DATA SUPPLIED →
# # # # # # #

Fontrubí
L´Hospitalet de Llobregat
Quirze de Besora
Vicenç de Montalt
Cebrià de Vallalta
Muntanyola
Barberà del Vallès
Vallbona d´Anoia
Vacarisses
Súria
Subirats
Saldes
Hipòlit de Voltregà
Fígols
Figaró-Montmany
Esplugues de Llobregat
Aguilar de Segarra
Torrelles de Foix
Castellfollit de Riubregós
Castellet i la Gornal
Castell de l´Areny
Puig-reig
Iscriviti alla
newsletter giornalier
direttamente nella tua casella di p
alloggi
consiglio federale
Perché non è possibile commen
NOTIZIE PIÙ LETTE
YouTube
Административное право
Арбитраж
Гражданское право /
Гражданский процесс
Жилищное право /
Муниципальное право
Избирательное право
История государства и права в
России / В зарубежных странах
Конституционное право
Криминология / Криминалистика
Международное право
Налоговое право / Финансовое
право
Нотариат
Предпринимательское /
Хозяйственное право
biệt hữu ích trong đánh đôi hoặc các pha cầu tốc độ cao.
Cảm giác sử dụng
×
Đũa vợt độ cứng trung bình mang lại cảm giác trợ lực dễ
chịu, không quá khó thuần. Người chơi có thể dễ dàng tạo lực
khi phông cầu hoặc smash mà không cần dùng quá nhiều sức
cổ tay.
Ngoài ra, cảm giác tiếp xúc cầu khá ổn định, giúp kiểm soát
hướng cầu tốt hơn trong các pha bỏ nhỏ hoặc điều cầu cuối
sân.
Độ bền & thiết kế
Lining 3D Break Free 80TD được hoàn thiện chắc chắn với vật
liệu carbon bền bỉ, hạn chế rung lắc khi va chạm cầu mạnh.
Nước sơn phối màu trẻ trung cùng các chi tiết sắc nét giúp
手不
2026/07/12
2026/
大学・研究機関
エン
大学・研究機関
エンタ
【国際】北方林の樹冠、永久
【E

# # # # # # #

WORK INSTRUCTIONS → Please report the number of lines in the data that include "trong", with no other words.

ANSWER BOX → 2